A good night’s sleep
Shakespeare wrote a lot about sleep, but his contemporary, dramatist Thomas Dekker, perhaps said it best: Sleep is the golden chain that ties health and our bodies together.
Break that chain and all kinds of problems can ensue, from drowsy workdays to dozing while driving. Keep it connected and your outlook improves.
UT Arlington bioengineering researchers have designed an ultrasonic sensor system that can detect whether a person suffers from sleep apnea without the inconvenience or cost associated with an overnight stay in a sleep center. Sleep apnea is a chronic interruption of breathing that can lead to hypertension, heart failure, and even brain injury. It affects an estimated 15 percent of adults nationwide.
The system promises a speedier path to diagnosis and relief.
“Making detection of this disease more affordable will allow more people to be diagnosed,” says Khosrow Behbehani, professor and chair of the Bioengineering Department. “Conventional diagnostic testing can cost as much as $2,000 per patient per test. For some people, the cost is such a barrier that they may choose to continue to suffer rather than be diagnosed.”
Dr. Behbehani teamed with doctoral graduate Mohammad Al-Abed and colleagues from UT Southwestern Medical Center and Sleep Consultants Inc. to develop the device, which employs ultrasonic sensors attached to a patient’s neck during sleep. Non-audible sound waves are sent across the neck to detect whether the patient’s airway is open.
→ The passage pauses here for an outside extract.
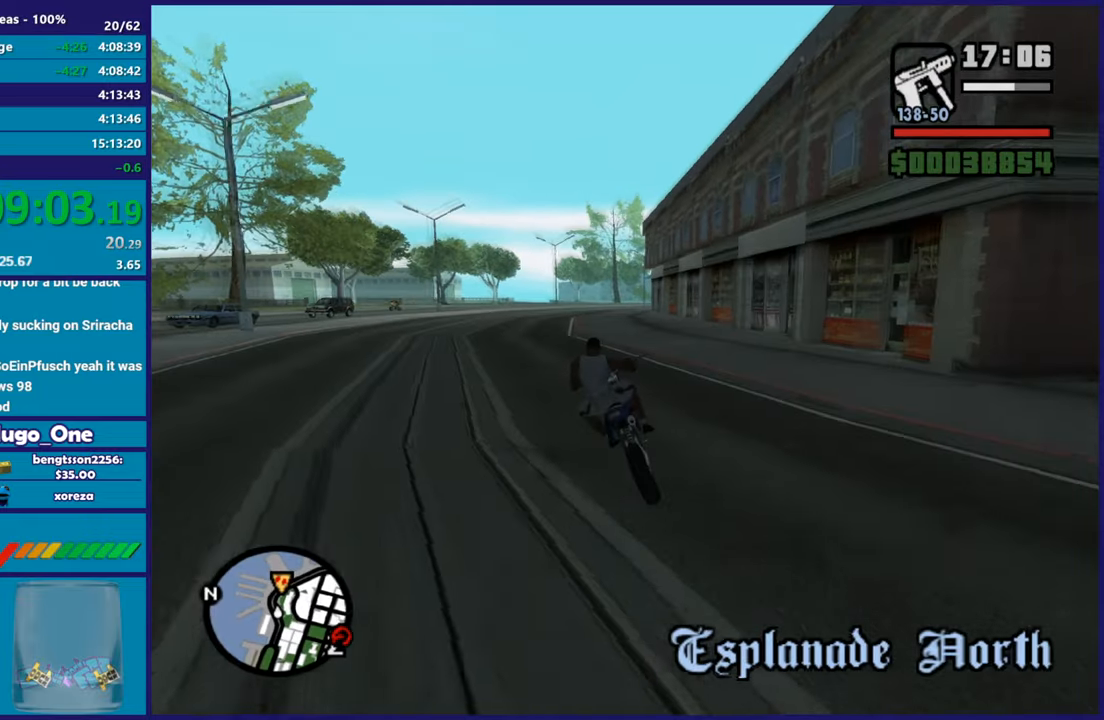
{"buttons": ["R2"], "left_stick": "right", "right_stick": "down-right", "button_events": []}
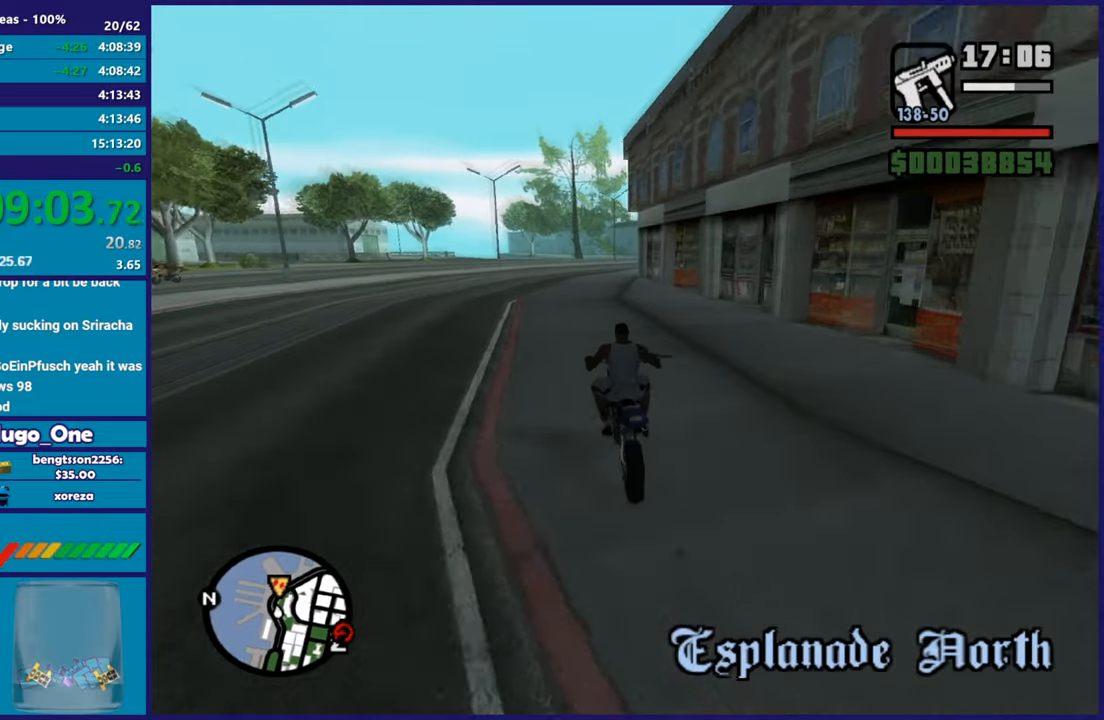
{"buttons": [], "left_stick": "center", "right_stick": "down-right", "button_events": [[167, "R2", "up"]]}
The process is less cumbersome and less expensive than current detection methods that require one or more nights in a sleep laboratory attached to a large array of electrodes and sensors. A medical technician typically observes the patient through the night.
Behbehani, who has approached several companies about bringing his invention to market, understands the problem from personal experience.
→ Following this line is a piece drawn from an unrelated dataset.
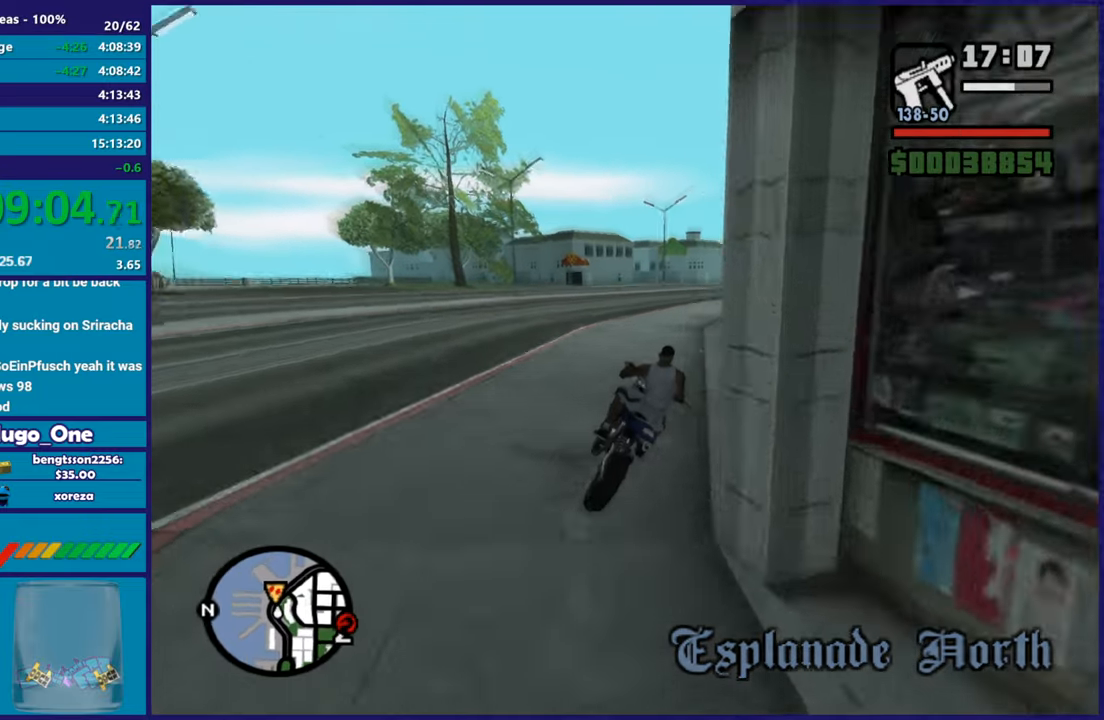
{"buttons": ["R2"], "left_stick": "right", "right_stick": "down-right", "button_events": [[234, "R2", "up"], [434, "R2", "down"]]}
“My own mother had a lot of symptoms of sleep apnea, and I took her for tests. Two nights in a row she did not sleep well enough for the technicians to tell anything. She had light sleep, then would wake up, sleep some, then wake again.”
He says patients would be able to attach the device themselves for overnight monitoring from the convenience of their own bed. “In its final form, it could be as simple as a collar wrapped around the patient’s neck.”
Behbehani developed the apparatus at the prompting of Sleep Consultants physicians. Sleep Consultants medical director John Burk, a physician with Texas Pulmonary and Critical Care Consultants, says the system provides much more data than technicians can assemble through monitoring patients at a sleep center.
“The technologies that Dr. Behbehani is developing will allow us to take a better look at our patients diagnostically,” Dr. Burk says. “In addition, the technologies may be a very significant step in monitoring the adequacy of treatment.”